Desfilando jogo de cintura, a aposentada santo-amarense Joana Pereira, 72 anos, mostrou que ter pique é só questão de querer. Acompanhando minitrios e fanfarras que circularam pelo circutio Batatinha, ela justificou sua escolha pelo Carnaval no Centro. “Aqui é melhor. Trio elétrico tem muita confusão, eu não posso não!”, disse simpática. E onde aprendeu o samba no pé? “Ah! No meu interior: Santo Amaro”, contou sorrindo, enquanto corria para não perder a folia.


Brincando e dançando como grandes amigas, as pequenas Lara, 6, e Monalisa, 6, se conheceram no Carnaval do Terreiro de Jesus. “Aqui só tem criança e velho!”, riu a mãe de Monalisa, a secretária Marília Meireles, 33. “Não tinha contato com orquestra, mas gostei, achei dançante. É uma oportunidade de crianças e idosos brincarem também”, completou, citando o projeto Sexta Orquestrada que reuniu mais de 100 artistas no Palco Multicultural montado no Terreiro de Jesus, como a Sanbone Pagode Orquestra e a Orquestra Popular Sérgio Benutti.

Atirando espuma, enquanto a filha gargalhava, a estudante de letras Carine Borba, 30, contou que há cinco anos curte o Carnaval do Pelô com a pequena Ísis, 5. “Ela nasceu em agosto e em fevereiro a gente já estava aqui!”, revelou. “A gente sempre procura uma coisa mais tranquila”, justificou o pai, o historiador Alexsandro Vasconcelos, 35. “É bom que pais se divertem e crianças também”, aprovou Carine.

▶ [Descrição da tarefa]:
No texto sobre o Carnaval, transcreva o trecho que começa nas palavras "Desfilando jogo de" e termina após "perder a folia.", trocando "aposentada" por "pensionista".

▶ [Trechos dos dados]:
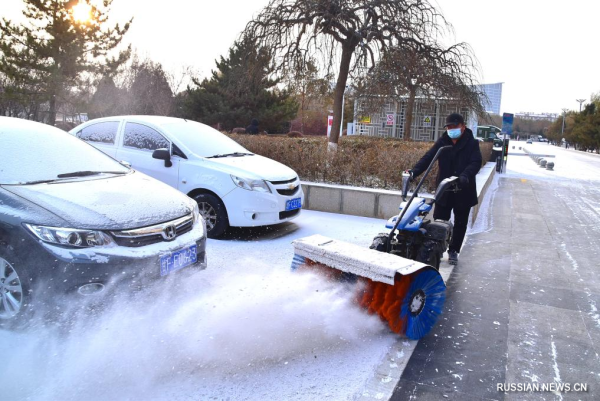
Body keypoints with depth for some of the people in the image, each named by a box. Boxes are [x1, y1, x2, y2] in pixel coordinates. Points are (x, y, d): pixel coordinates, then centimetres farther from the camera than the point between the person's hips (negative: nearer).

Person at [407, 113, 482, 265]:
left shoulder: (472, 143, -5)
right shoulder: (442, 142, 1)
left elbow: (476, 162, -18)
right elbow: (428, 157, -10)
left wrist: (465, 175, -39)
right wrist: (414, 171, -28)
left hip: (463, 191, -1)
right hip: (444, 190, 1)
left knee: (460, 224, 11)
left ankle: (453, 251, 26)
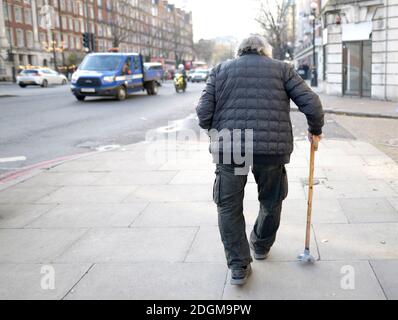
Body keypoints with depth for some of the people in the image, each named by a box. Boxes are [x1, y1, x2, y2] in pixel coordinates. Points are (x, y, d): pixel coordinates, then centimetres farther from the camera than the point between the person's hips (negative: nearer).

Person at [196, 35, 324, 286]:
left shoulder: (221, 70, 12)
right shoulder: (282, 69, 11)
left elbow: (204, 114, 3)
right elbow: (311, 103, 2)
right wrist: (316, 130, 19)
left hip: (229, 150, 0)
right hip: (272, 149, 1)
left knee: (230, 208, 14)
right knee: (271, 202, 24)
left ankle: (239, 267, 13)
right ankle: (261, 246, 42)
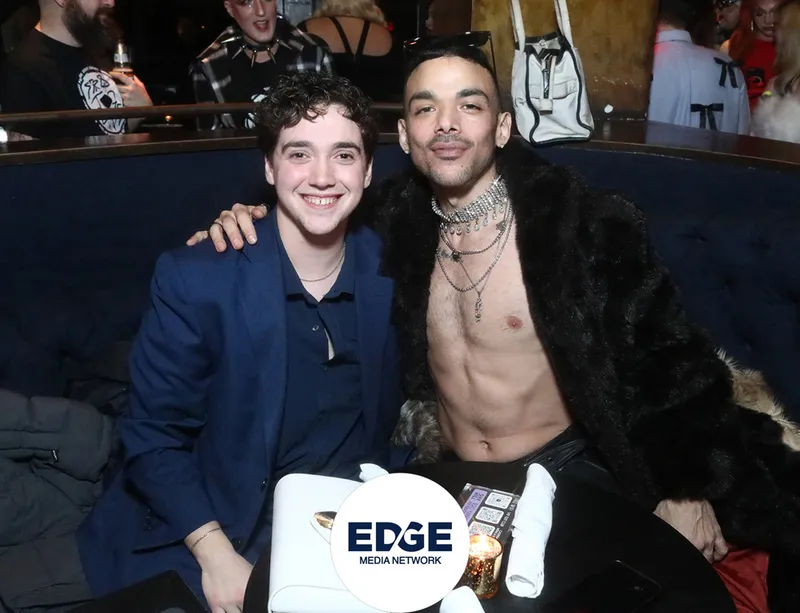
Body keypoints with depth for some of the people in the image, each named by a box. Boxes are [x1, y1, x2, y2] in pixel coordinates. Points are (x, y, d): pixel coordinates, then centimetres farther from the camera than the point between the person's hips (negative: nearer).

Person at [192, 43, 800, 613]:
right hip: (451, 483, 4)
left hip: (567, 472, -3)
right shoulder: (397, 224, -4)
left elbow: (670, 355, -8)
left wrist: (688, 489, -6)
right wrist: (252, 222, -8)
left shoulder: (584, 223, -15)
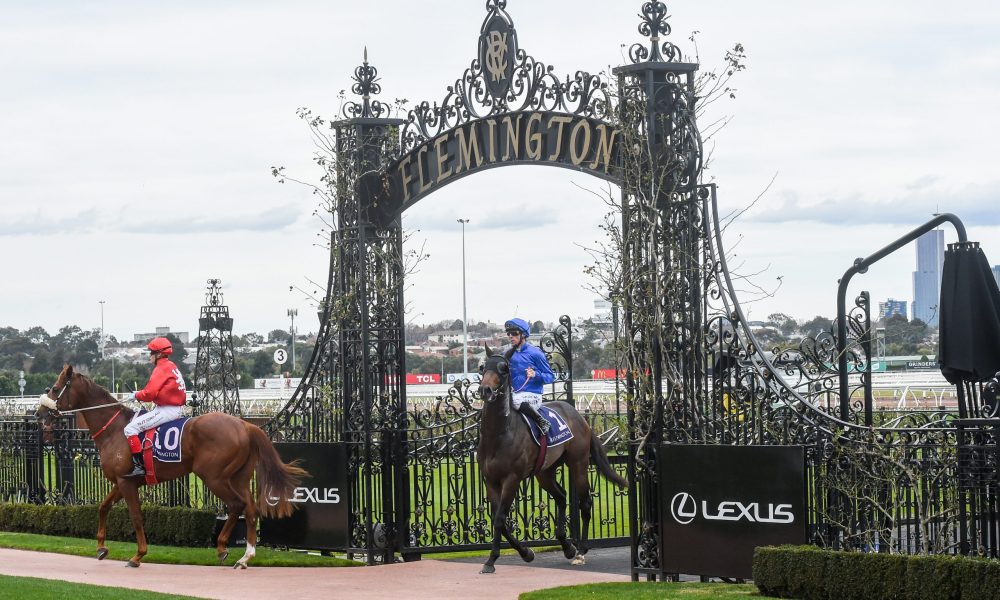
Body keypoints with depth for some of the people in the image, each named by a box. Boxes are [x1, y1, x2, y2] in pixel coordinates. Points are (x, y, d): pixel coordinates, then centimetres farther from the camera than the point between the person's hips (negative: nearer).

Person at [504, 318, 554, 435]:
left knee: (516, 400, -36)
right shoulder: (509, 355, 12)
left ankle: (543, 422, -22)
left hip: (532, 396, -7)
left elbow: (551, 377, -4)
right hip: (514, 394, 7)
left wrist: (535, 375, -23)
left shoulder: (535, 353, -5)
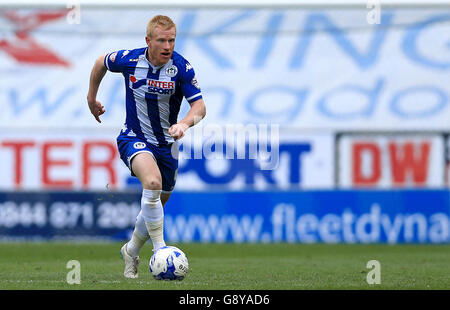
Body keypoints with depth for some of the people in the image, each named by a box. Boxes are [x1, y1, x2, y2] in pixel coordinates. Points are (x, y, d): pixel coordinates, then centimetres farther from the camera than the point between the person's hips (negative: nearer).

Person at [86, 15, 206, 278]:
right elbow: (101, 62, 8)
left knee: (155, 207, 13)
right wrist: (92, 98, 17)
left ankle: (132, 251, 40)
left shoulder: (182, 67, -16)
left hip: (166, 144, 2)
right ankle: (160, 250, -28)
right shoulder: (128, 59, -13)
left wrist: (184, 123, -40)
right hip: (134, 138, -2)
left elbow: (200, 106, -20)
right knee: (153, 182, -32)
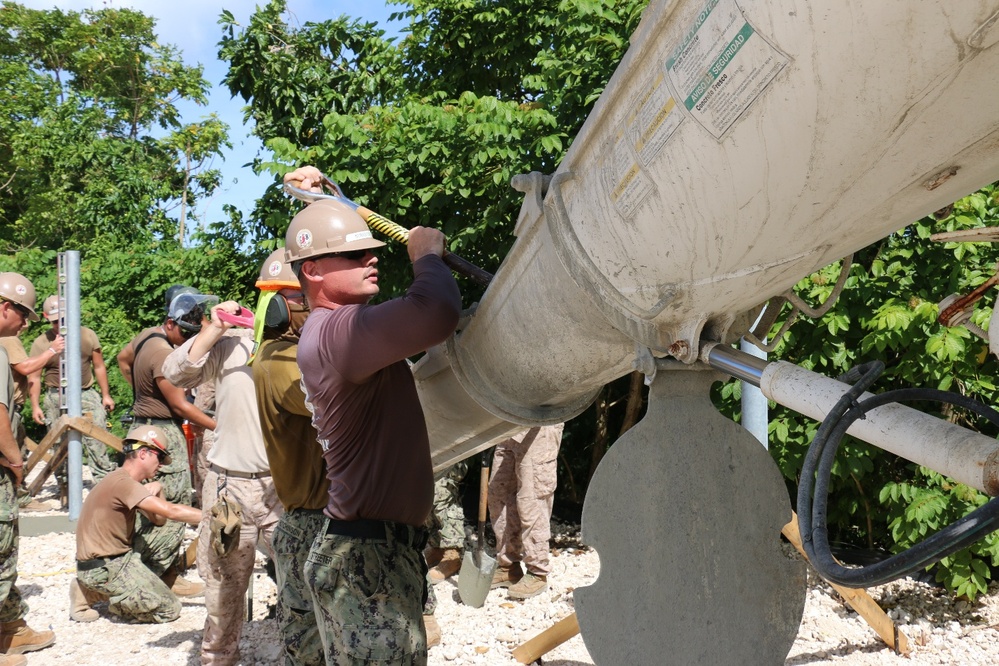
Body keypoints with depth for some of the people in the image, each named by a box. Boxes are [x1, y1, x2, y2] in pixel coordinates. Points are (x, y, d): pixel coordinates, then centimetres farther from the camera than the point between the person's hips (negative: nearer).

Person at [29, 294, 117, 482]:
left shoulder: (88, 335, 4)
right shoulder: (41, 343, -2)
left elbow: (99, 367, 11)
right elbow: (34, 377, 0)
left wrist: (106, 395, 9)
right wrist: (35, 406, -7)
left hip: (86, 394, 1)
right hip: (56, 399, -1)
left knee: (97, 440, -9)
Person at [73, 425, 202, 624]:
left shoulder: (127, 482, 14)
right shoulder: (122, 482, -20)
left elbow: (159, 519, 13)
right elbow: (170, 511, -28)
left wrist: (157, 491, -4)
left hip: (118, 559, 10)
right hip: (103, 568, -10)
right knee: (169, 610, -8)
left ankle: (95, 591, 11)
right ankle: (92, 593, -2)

▶ [Resposta esperada]:
Desfilando jogo de cintura, a pensionista santo-amarense Joana Pereira, 72 anos, mostrou que ter pique é só questão de querer. Acompanhando minitrios e fanfarras que circularam pelo circutio Batatinha, ela justificou sua escolha pelo Carnaval no Centro. “Aqui é melhor. Trio elétrico tem muita confusão, eu não posso não!”, disse simpática. E onde aprendeu o samba no pé? “Ah! No meu interior: Santo Amaro”, contou sorrindo, enquanto corria para não perder a folia.